We have discovered during decades of travel that nearly every community, however small, has a story worth telling. It may be a tale about an individual who once resided there or a long ago battle fought nearby. Perhaps it is a bridge with a rich history or a house where something of consequence took place. Unique museums, monuments, stores and people offer insight about a community’s character and history. Discovering these stories makes travel more enjoyable.
Following several dead ends, Tom bumped into a friend who asked just one question, “Do you want a steel one or a wooden one?” A week later a wooden caboose was delivered to Tom’s property in what the new owner described as “deplorable condition.” Restoration required roughly five years, with Tom performing most of the plumbing and electrical work.
Tom said the biggest problems he faced were the kitchen, hot water and the bed. Space available for the kitchen was quite limited and equipment had to fit through the steel doorframe, so the kitchen was custom made. He solved the hot water problem by installing an on-demand hot water heater. With insufficient space for a dresser, Tom settled for a captain’s bed that was custom made to fit through the doorframe.

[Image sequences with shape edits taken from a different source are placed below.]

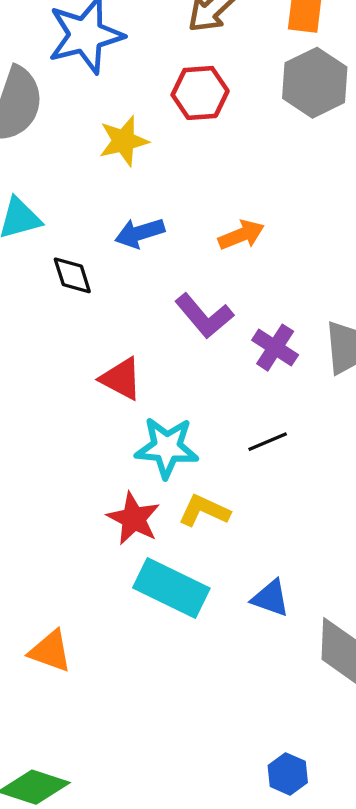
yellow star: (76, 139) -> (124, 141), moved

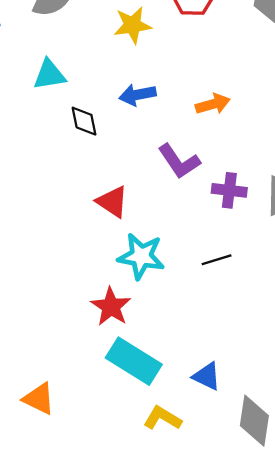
purple cross: (275, 348) -> (229, 190), turned -32
yellow L-shape: (204, 511) -> (162, 418), moved

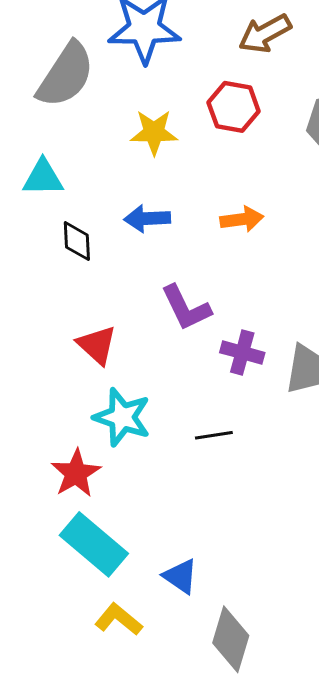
orange arrow: (213, 104) -> (242, 219), moved

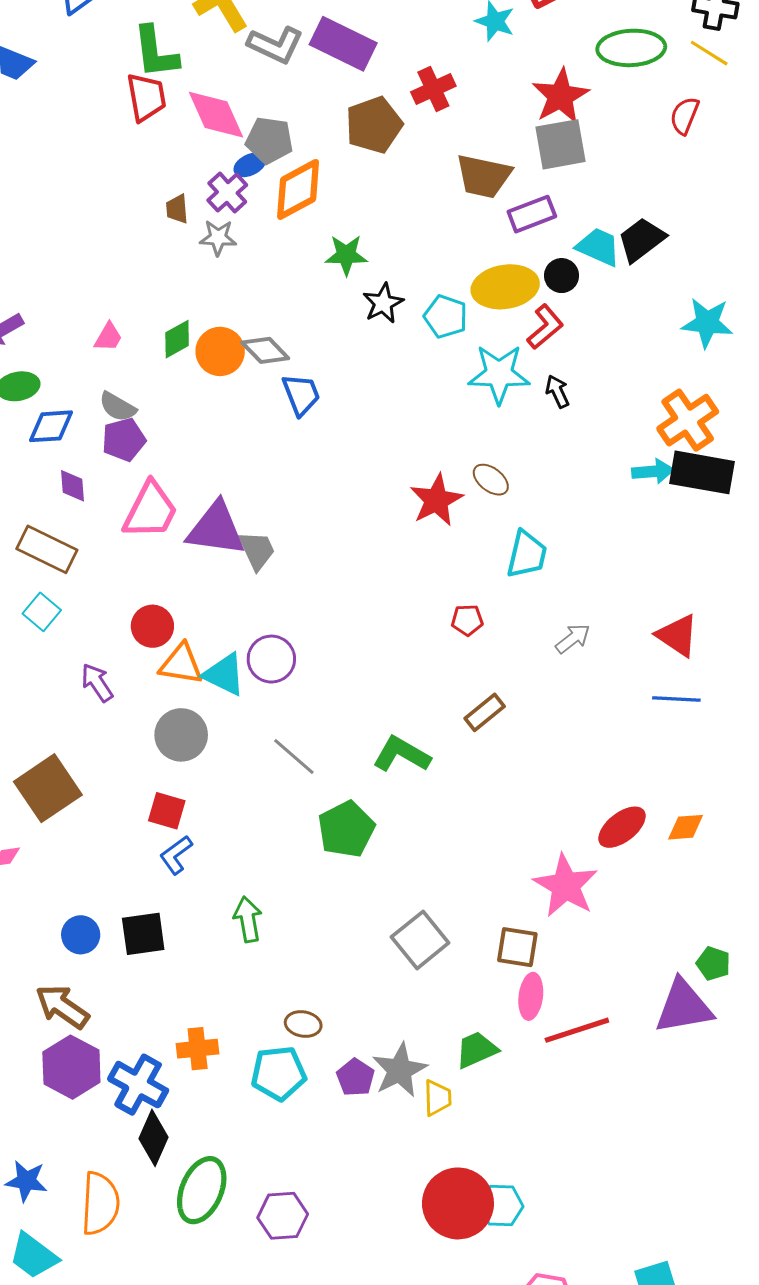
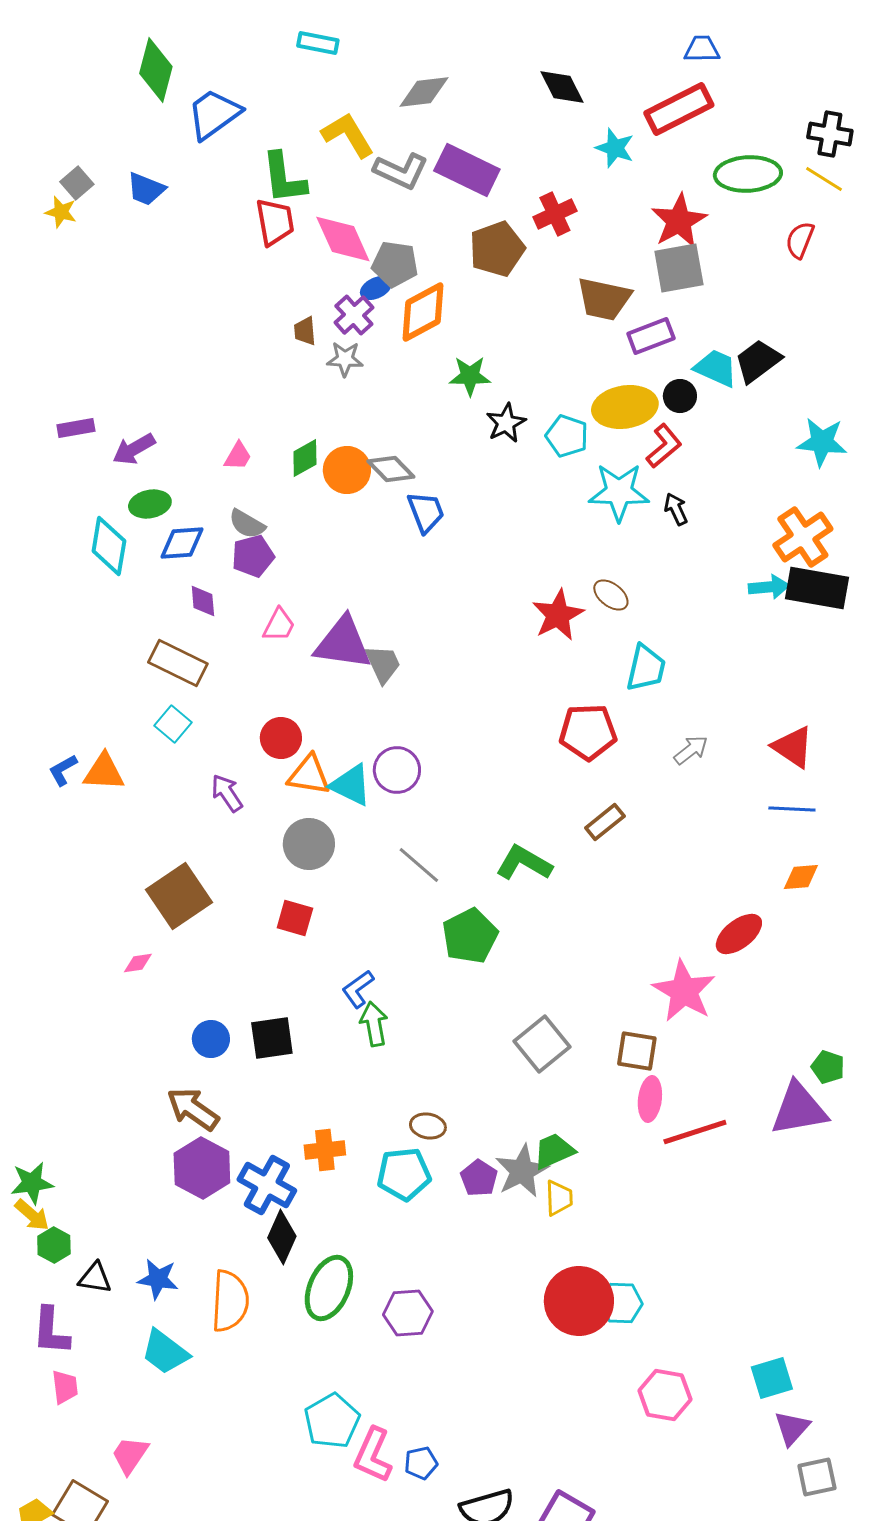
pink trapezoid: (150, 510) -> (279, 625), size x0.6
red pentagon: (467, 620) -> (588, 732), size x1.8
orange diamond: (686, 827) -> (801, 877), moved
blue L-shape: (176, 855) -> (358, 989), moved
green trapezoid: (476, 1050) -> (554, 1151), moved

A railroad-crossing signal flashes to welcome guests entering the parking area. Tom commented that train enthusiasts have arrived from all over, including Europe and Australia. He said the happiest are the children who are excited at the prospect of staying overnight in a caboose. On the day of our arrival, he mentioned the departing couple’s little boy started crying because he didn’t want to leave. Any railroad buff, including an adult, can relate to that.
Tom Bradshaw’s caboose is located in a scenic region of Virginia offering visitor activities and attractions that range from cave tours to animal parks. There is even a nearby drive-in theater. Nearby Lexington is steeped in history with the appearance and feel of early America. The town of a little over 7,000 citizens is a great place for a downtown stroll with a mandatory stop at Sweet Things Ice Cream Shoppe. Several buildings, including the Stonewall Jackson house, are open for tours. Lexington is also home to two institutions of higher education: Washington & Lee University and Virginia Military Institute. Each offers a fine museum.
The caboose is in a wooded area outside the small town of Natural Bridge, Virginia, about 15 miles south of Lexington, at the south end of the Shenandoah Valley. The caboose is a short distance from Natural Bridge State Park, which is noted for an impressive 215-foot high natural bridge. Interestingly, the park’s acreage was once owned by Thomas Jefferson.